Mr Dobson were critical of the hospital’s response to the tragedy and lack of investigation. “Sadly because Hamish never took a breath, he had no human rights and they tried to sweep him under the carpet. The coroner was not permitted to investigate and the hospital insisted that Hamish did not even qualify for a Serious Incident investigation, despite being a healthy baby who would undoubtedly have lived had he only been monitored properly and delivered rather than allowed to go overdue”. We were lied to about a test result that had never been performed and when we asked to see the medical records, we were sent a copy with the key pages of evidence missing. They did however include an inappropriate letter congratulating us on the birth and explaining what a ‘delightful’ and ‘precious’ time we should be enjoying.”

After Mr and Mrs Dobson complained, the hospital acknowledged some of its failings in an internal report. However, the root cause of the failures were never investigated and statements were not taken from staff until 4 months after Hamish’s death, at which point the staff involved claimed to be unable to recall the incidents. The hospital eventually admitted that its investigation “was not thorough enough to establish the facts of the case”.

The Ombudsman reported that “It was evident from our review of the trust’s complaint handling that there were numerous inconsistencies and contradictions in the information they provided to Mr and Mrs Dobson”. The Ombudsman found maladministration in the Trust’s approach to remedy in their complaints handling and ordered the Trust to make a payment in recognition of the injustice caused by the failures. Mr and Mrs Dobson have donated the full amount to the charities Tommy’s and Sands, which fund research to save babies lives.

Mr Dobson said “We understand that doctors are human and can make tragic mistakes. But what is unforgivable is to fail to learn from them and put their own interests ahead of patient safety. It is now two years after Hamish’s death and Royal Surrey have continued to put babies at risk by failing to implement even the most basic measures to prevent stillbirth, such as plotting babies growth on charts for mothers classified as ‘low risk’. There are a lot of amazing doctors and midwives working at the hospital, but they need to be supported with the tools to do their job safely and a culture of investigating and learning from mistakes, so no more babies die unnecessarily”.

A national problem

Hamish was one of 3,452 babies stillborn in the UK in 2014, almost ten every single day. Earlier this year the UK was ranked 114th internationally by the Lancet for its lack of progress in addressing stillbirth, with other developed countries such as Netherlands having achieved rates 40% lower.

Stillbirths like Hamish’s are repeated daily up and down the country. In November 2015, the MBBRACE Confidential Enquiry into healthy stillborn babies at full term found that in half of those stillbirths there were critical gaps in care and opportunities to save the babies life. In nearly two thirds of cases reviewed national guidance for screening and monitoring the growth of the baby was not followed, and in a third of cases with reduced fetal movements there were major issues with the quality of care. Despite this, for three quarters of stillbirths no local review of the care had been carried out.

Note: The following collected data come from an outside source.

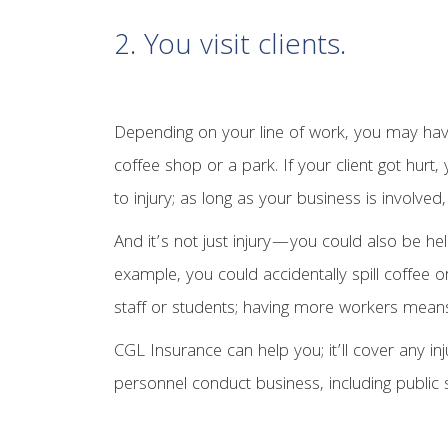
2. You visit clients.
Depending on your line of work, you may have 
coffee shop or a park. If your client got hurt
to injury; as long as your business is involve
And it’s not just injury—you could also be h
example, you could accidentally spill coffee o
staff or students; having more workers mean
CGL Insurance can help you; it’ll cover any i
personnel conduct business, including public 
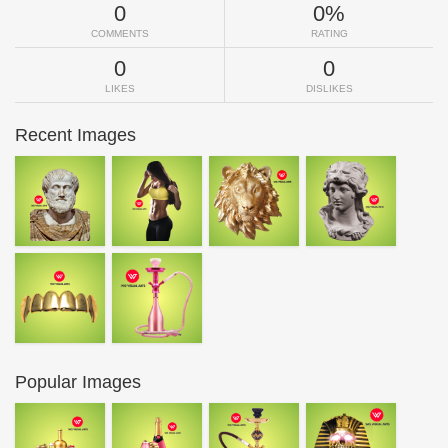
0
0%
COMMENTS
RATING
0
0
LIKES
DISLIKES
Recent Images
Popular Images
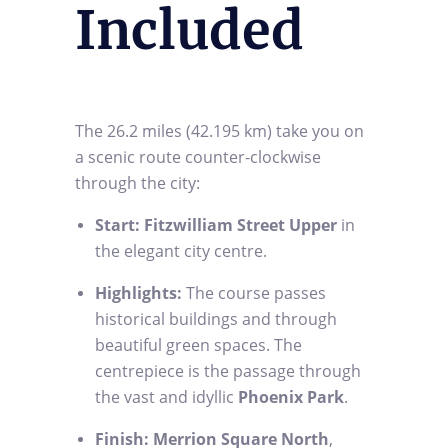
Included
The 26.2 miles (42.195 km) take you on
a scenic route counter-clockwise
through the city:
Start:
Fitzwilliam Street Upper
in
the elegant city centre.
Highlights:
The course passes
historical buildings and through
beautiful green spaces. The
centrepiece is the passage through
the vast and idyllic
Phoenix Park
.
Finish:
Merrion Square North
,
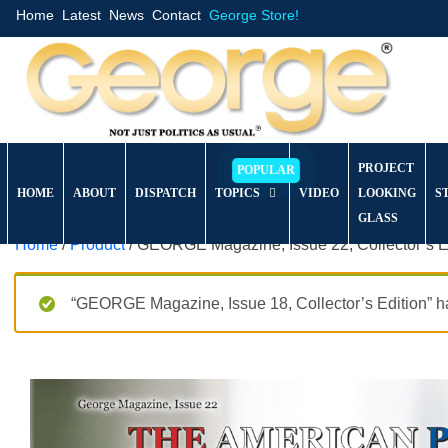
Home
Latest
News
Contact
George Store!
PROJECT
HOME
ABOUT
DISPATCH
TOPICS
VIDEO
LOOKING
S
GLASS
Home
/
Product
/ GEORGE Magazine, Issue 22, Collector’s E
“GEORGE Magazine, Issue 18, Collector’s Edition” ha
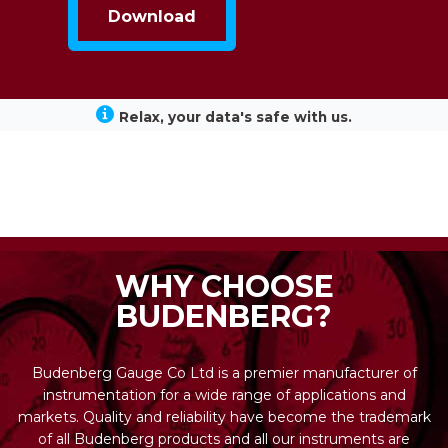
Relax, your data's safe with us.
WHY CHOOSE
BUDENBERG?
Budenberg Gauge Co Ltd is a premier manufacturer of
instrumentation for a wide range of applications and
markets. Quality and reliability have become the trademark
of all Budenberg products and all our instruments are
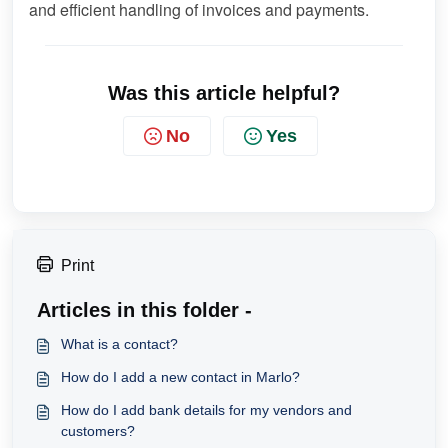
and efficient handling of invoices and payments.
Was this article helpful?
No
Yes
Print
Articles in this folder -
What is a contact?
How do I add a new contact in Marlo?
How do I add bank details for my vendors and
customers?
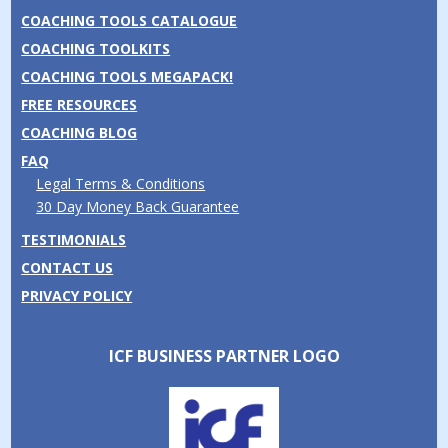
COACHING TOOLS CATALOGUE
COACHING TOOLKITS
COACHING TOOLS MEGAPACK!
FREE RESOURCES
COACHING BLOG
FAQ
Legal Terms & Conditions
30 Day Money Back Guarantee
TESTIMONIALS
CONTACT US
PRIVACY POLICY
ICF BUSINESS PARTNER LOGO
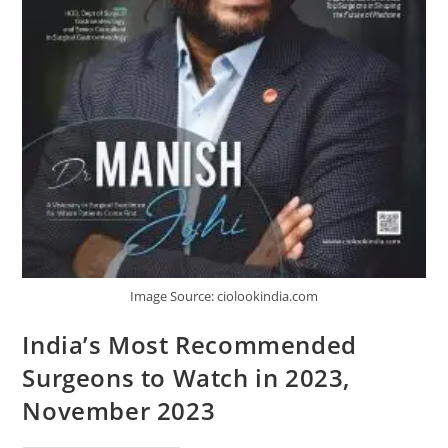
Image Source: ciolookindia.com
India’s Most Recommended
Surgeons to Watch in 2023,
November 2023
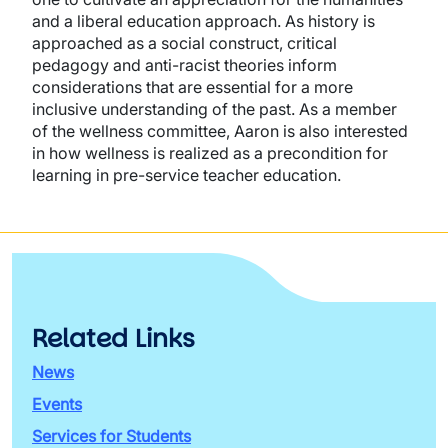
and a liberal education approach. As history is
approached as a social construct, critical
pedagogy and anti-racist theories inform
considerations that are essential for a more
inclusive understanding of the past. As a member
of the wellness committee, Aaron is also interested
in how wellness is realized as a precondition for
learning in pre-service teacher education.
Related Links
News
Events
Services for Students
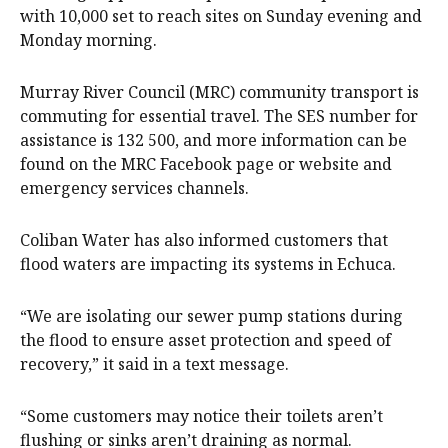
with 10,000 set to reach sites on Sunday evening and
Monday morning.
Murray River Council (MRC) community transport is
commuting for essential travel. The SES number for
assistance is 132 500, and more information can be
found on the MRC Facebook page or website and
emergency services channels.
Coliban Water has also informed customers that
flood waters are impacting its systems in Echuca.
“We are isolating our sewer pump stations during
the flood to ensure asset protection and speed of
recovery,” it said in a text message.
“Some customers may notice their toilets aren’t
flushing or sinks aren’t draining as normal.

Mr Dobson attributes the lack of investigation and action to a misplaced fatalism around stillbirth. “There is a taboo around stillbirth and far too many healthcare professionals still don’t realise that many of these deaths are preventable. What gives us hope is the inspiring individuals around the country who are already using modern techniques to identify the babies at risk more accurately and save lives that others would have written off. We need to learn from them – it’s too late for Hamish, but it’s not too late to do the right thing for other babies and families.”